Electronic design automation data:
+++

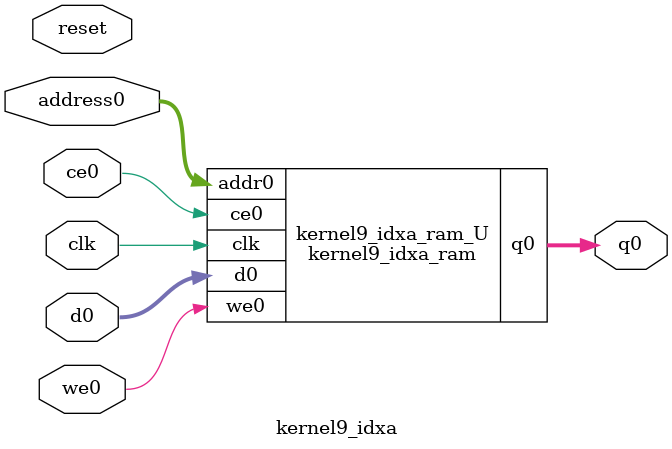
<source format=v>
`timescale 1 ns / 1 ps
module kernel9_idxa_ram (addr0, ce0, d0, we0, q0,  clk);

parameter DWIDTH = 32;
parameter AWIDTH = 7;
parameter MEM_SIZE = 128;

input[AWIDTH-1:0] addr0;
input ce0;
input[DWIDTH-1:0] d0;
input we0;
output reg[DWIDTH-1:0] q0;
input clk;

(* ram_style = "block" *)reg [DWIDTH-1:0] ram[0:MEM_SIZE-1];




always @(posedge clk)  
begin 
    if (ce0) 
    begin
        if (we0) 
        begin 
            ram[addr0] <= d0; 
        end 
        q0 <= ram[addr0];
    end
end


endmodule

`timescale 1 ns / 1 ps
module kernel9_idxa(
    reset,
    clk,
    address0,
    ce0,
    we0,
    d0,
    q0);

parameter DataWidth = 32'd32;
parameter AddressRange = 32'd128;
parameter AddressWidth = 32'd7;
input reset;
input clk;
input[AddressWidth - 1:0] address0;
input ce0;
input we0;
input[DataWidth - 1:0] d0;
output[DataWidth - 1:0] q0;



kernel9_idxa_ram kernel9_idxa_ram_U(
    .clk( clk ),
    .addr0( address0 ),
    .ce0( ce0 ),
    .we0( we0 ),
    .d0( d0 ),
    .q0( q0 ));

endmodule


</source>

+++

*About this task:*
Each line in the data that holds the word "input" must be copied.

*Output below:*
input[AWIDTH-1:0] addr0;
input ce0;
input[DWIDTH-1:0] d0;
input we0;
input clk;
input reset;
input clk;
input[AddressWidth - 1:0] address0;
input ce0;
input we0;
input[DataWidth - 1:0] d0;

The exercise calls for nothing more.